TASK
Only lines containing the word "legmagasabb" belong in the answer; copy each one from the records.

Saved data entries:
◆ ◆ ◆ ◆

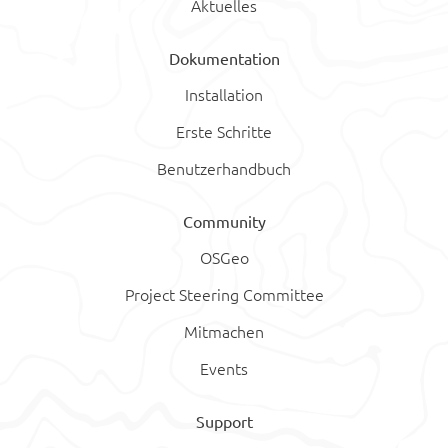
Aktuelles
Dokumentation
Installation
Erste Schritte
Benutzerhandbuch
Community
OSGeo
Project Steering Committee
Mitmachen
Events
Support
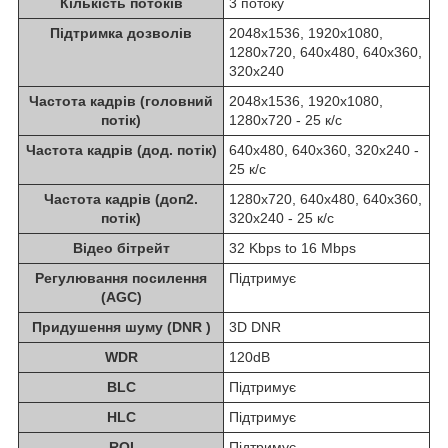
Кількість потоків
3 потоку
Підтримка дозволів
2048x1536, 1920x1080,
1280x720, 640x480, 640x360,
320x240
Частота кадрів (головний
2048x1536, 1920x1080,
потік)
1280x720 - 25 к/с
Частота кадрів (дод. потік)
640x480, 640x360, 320x240 -
25 к/с
Частота кадрів (доп2.
1280x720, 640x480, 640x360,
потік)
320x240 - 25 к/с
Відео бітрейт
32 Kbps to 16 Mbps
Регулювання посилення
Підтримує
(AGC)
Придушення шуму (DNR )
3D DNR
WDR
120dB
BLC
Підтримує
HLC
Підтримує
ROI
Підтримує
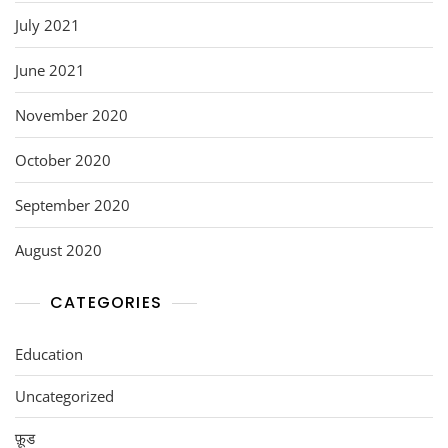
July 2021
June 2021
November 2020
October 2020
September 2020
August 2020
CATEGORIES
Education
Uncategorized
फ़ूड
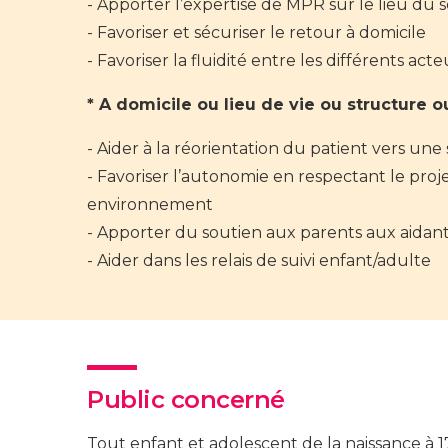
Apporter l’expertise de MPR sur le lieu du s
Favoriser et sécuriser le retour à domicile
Favoriser la fluidité entre les différents acte
* A domicile ou lieu de vie ou structure ou
Aider à la réorientation du patient vers une
Favoriser l’autonomie en respectant le proje
environnement
Apporter du soutien aux parents aux aidants
Aider dans les relais de suivi enfant/adulte
Public concerné
Tout enfant et adolescent de la naissance à 1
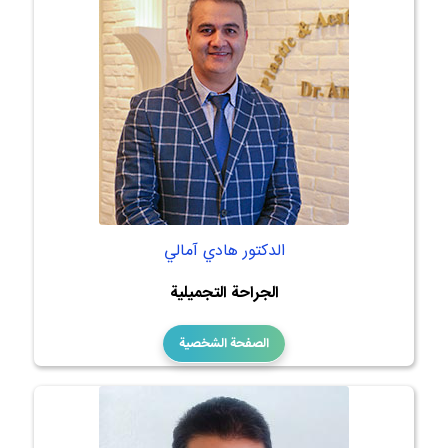
الدكتور هادي آمالي
الجراحة التجميلية
الصفحة الشخصية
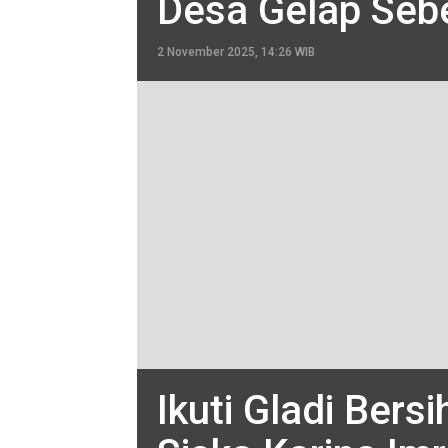
Desa Gelap Seb
2 November 2025, 14:26 WIB
Ikuti Gladi Bers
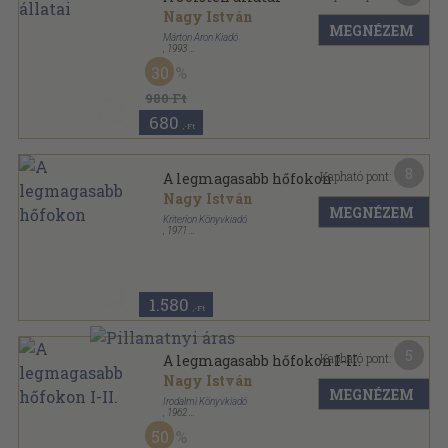
Nagy István
MEGNÉZEM
Márton Áron Kiadó
,
1993
Ragasztott papírkötés
,
41
oldal
30
980 Ft
680
,-Ft
8
Kapható pont:
A legmagasabb hőfokon
Nagy István
MEGNÉZEM
Kriterion Könyvkiadó
,
1971
Vászon
,
394
oldal
1.580
,-Ft
5
Kapható pont:
A legmagasabb hőfokon I-II.
Nagy István
MEGNÉZEM
Irodalmi Könyvkiadó
,
1962
Varrott papírkötés
,
604
oldal
50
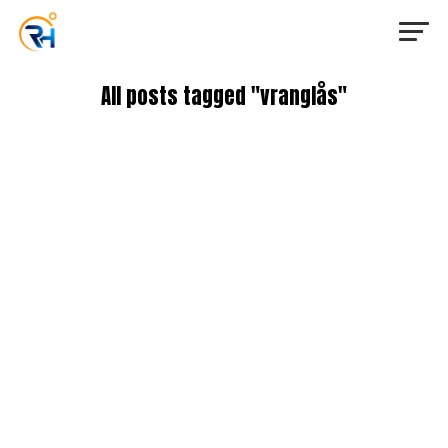
All posts tagged "vranglås"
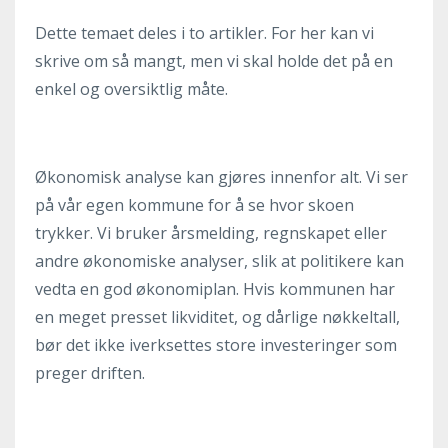
Dette temaet deles i to artikler. For her kan vi
skrive om så mangt, men vi skal holde det på en
enkel og oversiktlig måte.
Økonomisk analyse kan gjøres innenfor alt. Vi ser
på vår egen kommune for å se hvor skoen
trykker. Vi bruker årsmelding, regnskapet eller
andre økonomiske analyser, slik at politikere kan
vedta en god økonomiplan. Hvis kommunen har
en meget presset likviditet, og dårlige nøkkeltall,
bør det ikke iverksettes store investeringer som
preger driften.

◆ ◆ ◆ ◆

SOLVED EXERCISE
A legmagasabb hőfokon
A legmagasabb hőfokon I-II.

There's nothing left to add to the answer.